“The audactity of those fast food workers, asking for $15. an hour wages!”
You know they’re thinking it, even if that’s not exactly what they’re saying.
By “they” I do not just mean industry employers. A lot of Americans who make barely more than $15. an hour, or even a lot less, doing jobs outside of food service, are shaking their heads in irritated disbelief at the tremendous crust of those striking workers.
That’s because we have so bought into the invisible class system that has been successfully imposed on American labor that we don’t even realize we’re doing it.
It’s a system that’s worked like gang-busters for low-wage employers, lowering expectations for the vast underclass of manual and service laborers that now represent the majority of jobs in America. In so doing, it has pitted worker against worker, isolating sectors of employment and effectively disabling efforts to unionize.
With that success at isolation, fast food industry giants and poverty employers like Walmart have seen their portion of the American economic pie grow exponentially, while the middle class has suffered a steady decline.
That decline in the middle class has further enriched low-wage employers by expanding their customer base with families who are no longer financially empowered to make other shopping and dining choices.
Those audacious minimum wage workers now demanding a living wage are really doing so on behalf of the majority of Americans who live paycheck to paycheck.
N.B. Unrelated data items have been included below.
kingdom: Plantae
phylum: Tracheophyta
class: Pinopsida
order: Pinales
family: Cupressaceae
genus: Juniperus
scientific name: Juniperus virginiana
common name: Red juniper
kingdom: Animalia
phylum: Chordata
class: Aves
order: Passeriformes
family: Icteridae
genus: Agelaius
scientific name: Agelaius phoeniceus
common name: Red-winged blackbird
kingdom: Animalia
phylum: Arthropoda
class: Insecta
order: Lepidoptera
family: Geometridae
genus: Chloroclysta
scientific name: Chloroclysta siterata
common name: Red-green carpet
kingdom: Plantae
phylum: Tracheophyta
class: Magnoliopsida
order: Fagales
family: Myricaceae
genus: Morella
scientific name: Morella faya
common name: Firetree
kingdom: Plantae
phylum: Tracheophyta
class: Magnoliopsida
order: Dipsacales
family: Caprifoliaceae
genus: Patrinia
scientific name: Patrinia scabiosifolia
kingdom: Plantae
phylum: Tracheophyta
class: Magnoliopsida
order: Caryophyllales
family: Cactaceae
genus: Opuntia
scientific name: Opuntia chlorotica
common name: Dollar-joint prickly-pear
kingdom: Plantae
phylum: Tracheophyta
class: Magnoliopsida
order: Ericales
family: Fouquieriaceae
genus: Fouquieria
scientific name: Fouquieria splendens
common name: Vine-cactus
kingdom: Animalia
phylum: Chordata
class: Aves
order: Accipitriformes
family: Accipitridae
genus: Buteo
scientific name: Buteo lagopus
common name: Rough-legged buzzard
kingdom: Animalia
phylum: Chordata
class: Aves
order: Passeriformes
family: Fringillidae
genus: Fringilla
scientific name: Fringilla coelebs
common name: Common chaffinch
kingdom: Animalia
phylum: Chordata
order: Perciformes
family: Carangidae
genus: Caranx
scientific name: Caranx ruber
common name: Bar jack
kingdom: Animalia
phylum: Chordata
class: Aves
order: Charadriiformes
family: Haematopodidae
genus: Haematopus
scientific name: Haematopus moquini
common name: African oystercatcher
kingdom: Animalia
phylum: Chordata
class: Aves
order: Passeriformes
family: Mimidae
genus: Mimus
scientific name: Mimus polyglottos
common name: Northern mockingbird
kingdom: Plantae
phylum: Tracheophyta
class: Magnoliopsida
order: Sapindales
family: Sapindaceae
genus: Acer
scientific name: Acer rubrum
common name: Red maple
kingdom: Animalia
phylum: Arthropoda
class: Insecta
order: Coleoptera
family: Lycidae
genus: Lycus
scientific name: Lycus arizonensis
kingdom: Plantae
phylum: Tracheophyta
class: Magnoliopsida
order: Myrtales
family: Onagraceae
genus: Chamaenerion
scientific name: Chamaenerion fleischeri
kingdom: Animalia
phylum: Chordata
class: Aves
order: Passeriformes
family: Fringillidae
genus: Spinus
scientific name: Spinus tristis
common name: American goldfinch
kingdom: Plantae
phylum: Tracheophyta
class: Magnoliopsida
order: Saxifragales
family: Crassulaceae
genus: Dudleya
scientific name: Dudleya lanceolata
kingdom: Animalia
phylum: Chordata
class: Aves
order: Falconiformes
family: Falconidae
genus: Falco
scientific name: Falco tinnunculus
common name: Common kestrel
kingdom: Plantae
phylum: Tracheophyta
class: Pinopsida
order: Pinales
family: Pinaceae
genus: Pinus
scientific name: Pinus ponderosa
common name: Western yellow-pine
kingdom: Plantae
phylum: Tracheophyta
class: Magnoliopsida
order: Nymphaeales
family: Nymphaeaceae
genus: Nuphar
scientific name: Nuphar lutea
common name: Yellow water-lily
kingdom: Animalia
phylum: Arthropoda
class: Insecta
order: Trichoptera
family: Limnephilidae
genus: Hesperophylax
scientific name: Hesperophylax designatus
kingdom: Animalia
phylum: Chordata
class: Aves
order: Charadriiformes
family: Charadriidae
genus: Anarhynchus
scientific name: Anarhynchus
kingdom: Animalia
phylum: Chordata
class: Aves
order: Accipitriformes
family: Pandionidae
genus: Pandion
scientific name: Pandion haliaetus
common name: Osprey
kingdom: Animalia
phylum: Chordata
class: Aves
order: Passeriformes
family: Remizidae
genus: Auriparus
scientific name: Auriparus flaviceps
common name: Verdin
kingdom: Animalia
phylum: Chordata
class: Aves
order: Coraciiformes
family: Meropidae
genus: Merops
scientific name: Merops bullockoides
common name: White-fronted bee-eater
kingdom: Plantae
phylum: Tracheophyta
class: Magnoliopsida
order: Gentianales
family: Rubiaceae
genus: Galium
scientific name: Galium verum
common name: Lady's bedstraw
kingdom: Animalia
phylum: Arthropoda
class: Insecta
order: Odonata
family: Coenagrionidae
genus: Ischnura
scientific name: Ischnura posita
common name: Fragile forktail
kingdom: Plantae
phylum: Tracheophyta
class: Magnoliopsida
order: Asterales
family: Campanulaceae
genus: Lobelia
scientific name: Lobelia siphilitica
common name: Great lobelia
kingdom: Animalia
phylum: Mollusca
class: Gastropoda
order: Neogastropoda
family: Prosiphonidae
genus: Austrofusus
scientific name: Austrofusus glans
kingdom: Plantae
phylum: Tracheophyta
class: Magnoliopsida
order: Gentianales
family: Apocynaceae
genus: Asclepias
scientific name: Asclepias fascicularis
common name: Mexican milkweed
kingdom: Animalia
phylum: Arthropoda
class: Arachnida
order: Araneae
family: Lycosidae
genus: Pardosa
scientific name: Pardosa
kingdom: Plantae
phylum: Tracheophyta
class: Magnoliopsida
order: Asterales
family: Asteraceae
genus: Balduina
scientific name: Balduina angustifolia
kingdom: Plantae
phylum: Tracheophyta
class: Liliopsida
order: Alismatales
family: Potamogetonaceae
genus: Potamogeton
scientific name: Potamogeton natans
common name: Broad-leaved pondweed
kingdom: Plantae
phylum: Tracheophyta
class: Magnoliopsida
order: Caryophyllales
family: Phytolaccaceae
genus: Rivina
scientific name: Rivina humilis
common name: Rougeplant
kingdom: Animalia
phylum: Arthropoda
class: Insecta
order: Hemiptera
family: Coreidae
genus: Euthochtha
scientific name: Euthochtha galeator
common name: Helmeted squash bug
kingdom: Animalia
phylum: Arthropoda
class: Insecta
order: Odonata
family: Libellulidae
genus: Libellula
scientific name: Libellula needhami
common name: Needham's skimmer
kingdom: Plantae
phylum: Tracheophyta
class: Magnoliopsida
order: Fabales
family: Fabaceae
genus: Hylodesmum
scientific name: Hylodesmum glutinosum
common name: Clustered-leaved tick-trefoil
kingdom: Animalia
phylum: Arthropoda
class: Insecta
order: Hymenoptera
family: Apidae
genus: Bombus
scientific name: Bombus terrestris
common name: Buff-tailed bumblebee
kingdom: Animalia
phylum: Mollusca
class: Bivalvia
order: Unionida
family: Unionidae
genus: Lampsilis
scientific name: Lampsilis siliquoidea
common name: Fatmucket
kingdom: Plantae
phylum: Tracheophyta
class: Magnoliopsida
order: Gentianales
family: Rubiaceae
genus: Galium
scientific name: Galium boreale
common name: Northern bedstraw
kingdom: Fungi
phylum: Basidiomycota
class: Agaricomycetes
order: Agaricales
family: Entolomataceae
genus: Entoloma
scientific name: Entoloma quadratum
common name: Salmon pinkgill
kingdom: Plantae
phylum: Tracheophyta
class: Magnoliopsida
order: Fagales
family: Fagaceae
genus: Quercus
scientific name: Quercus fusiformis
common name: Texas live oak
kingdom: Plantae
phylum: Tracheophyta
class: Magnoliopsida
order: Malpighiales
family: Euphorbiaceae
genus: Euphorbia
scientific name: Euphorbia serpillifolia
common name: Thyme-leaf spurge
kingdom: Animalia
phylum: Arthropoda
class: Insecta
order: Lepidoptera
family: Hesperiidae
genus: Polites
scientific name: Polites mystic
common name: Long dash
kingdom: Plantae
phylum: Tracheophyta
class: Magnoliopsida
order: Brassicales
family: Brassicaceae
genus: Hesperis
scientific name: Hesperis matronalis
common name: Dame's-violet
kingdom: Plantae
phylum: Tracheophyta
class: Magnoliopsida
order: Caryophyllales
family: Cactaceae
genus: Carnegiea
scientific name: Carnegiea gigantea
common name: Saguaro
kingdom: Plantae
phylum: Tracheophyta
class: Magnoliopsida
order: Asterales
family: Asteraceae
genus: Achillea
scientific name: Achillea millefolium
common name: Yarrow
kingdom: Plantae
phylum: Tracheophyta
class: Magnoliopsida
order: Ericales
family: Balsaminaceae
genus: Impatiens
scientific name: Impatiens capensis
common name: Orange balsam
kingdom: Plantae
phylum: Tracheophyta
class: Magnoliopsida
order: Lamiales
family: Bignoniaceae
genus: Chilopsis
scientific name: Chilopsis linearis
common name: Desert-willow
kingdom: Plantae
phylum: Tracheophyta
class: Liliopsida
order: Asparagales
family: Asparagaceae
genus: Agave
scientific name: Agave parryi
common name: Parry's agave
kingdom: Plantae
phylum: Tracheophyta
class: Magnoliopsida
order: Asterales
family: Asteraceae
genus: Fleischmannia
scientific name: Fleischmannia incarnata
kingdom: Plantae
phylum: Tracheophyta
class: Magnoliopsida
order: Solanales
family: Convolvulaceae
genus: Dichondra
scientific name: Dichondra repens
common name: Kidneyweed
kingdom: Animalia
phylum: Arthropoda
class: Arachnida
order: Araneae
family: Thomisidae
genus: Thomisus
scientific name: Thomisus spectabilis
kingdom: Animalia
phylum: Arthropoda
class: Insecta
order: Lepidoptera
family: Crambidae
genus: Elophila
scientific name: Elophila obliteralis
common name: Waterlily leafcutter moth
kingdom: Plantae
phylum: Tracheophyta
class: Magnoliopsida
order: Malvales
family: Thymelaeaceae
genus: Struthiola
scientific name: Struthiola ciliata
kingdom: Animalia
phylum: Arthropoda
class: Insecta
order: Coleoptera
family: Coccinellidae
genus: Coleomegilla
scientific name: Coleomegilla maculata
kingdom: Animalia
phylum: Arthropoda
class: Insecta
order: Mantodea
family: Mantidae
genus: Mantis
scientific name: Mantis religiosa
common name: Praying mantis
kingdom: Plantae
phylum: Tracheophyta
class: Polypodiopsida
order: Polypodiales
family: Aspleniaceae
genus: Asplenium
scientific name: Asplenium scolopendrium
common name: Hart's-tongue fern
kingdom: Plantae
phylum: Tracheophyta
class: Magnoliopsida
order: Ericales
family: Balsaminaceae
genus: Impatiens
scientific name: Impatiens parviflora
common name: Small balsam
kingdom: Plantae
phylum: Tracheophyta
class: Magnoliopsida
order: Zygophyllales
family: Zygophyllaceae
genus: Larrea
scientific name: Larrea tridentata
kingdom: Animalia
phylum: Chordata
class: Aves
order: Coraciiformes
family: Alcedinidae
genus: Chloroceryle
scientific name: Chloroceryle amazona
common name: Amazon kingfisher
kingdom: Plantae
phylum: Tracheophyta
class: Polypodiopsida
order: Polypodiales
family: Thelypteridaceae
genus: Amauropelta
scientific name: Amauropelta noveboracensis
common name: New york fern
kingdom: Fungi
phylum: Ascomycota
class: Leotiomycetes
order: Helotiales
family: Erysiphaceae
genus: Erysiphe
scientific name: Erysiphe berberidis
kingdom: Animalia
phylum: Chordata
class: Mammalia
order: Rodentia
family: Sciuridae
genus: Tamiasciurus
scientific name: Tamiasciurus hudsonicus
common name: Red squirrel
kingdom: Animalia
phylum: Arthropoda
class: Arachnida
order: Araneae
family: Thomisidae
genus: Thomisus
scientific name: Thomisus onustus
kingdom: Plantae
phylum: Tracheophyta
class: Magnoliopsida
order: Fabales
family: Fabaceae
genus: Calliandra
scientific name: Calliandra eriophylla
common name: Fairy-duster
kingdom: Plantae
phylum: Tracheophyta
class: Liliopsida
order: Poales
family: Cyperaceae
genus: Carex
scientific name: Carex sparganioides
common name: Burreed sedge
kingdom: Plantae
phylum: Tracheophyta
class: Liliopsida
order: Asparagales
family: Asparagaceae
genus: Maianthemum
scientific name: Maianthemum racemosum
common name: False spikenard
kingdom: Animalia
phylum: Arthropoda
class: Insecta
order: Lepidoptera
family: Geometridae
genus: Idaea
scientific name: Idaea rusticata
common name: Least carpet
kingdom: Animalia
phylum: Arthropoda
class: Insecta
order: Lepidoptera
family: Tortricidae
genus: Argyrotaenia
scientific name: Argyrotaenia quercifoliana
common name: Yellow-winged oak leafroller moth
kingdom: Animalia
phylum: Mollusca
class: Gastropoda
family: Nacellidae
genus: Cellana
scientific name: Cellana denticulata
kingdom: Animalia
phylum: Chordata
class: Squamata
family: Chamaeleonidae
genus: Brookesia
If their efforts are even halfway successful, and we see a federal minimum wage of $10. per hour (a figure that even the President has recently endorsed) the result will lift millions of families out of extreme poverty and set them in the lap of only relative poverty.
Why are they demanding $15. per hour, you might ask (an involuntary “tsk” escaping as you do)?
The answer is that they have taken a page from their employers and recognize that, in order to achieve on any level, you’ve simply got to overreach. Success lies in the inevitable compromise; the “grand bargain.”
If they just asked for a minimum of $10. per hour, all negotiation would be built around the assumption that the point of agreement lies somewhere south of that figure; and any gain would finally be insubstantial.
Laborers who see so little to gain for so much risk would be unlikely to join a walk-out; and that goes to the core of why many organizing efforts go nowhere in this crushing economy.
Tired and intimidated as low-wage workers are, it takes an audacious effort, with eyes on a real prize, to mobilize their weary numbers.
It’s a gamble, but many believe its time is right.
The tired old arguments for not raising the minimum wage have lost their timber. Growing income inequity boldly asserts itself at every turn despite decades of “trickle-down” declarations; and social media spreads the message far and wide.
What better place to start than in the fastest growing sector of the economy?
Let’s have some fairness with those (heavily subsidized) fries; and then let’s go visit the local Walmart.
I know some long-time pot smokers whose husband had to stop because his employer wanted him tho get a CDL and that required pot-testing (urine tests are primarily against pot smokers). The wife became a fierce anti-pot person, saying that all food stamp recipients should have to get tested.
Her position was that since she and her husband couldn’t smoke anymore, then no one else should either. The correct position would be to agitate against pointless urine tests that are designed to punish only the pot smokers.
The same rules apply to decent pay. The poor wage slave says, ‘How dare anyone get paid a decent rate, better than I make!’ Instead, the poor wage slaves should all join forces in some kind of unified group (too bad we didn’t have a group like that, a ‘union’ if you will), to force their wealthy bosses to share some of the huge profits with those that actually do the work.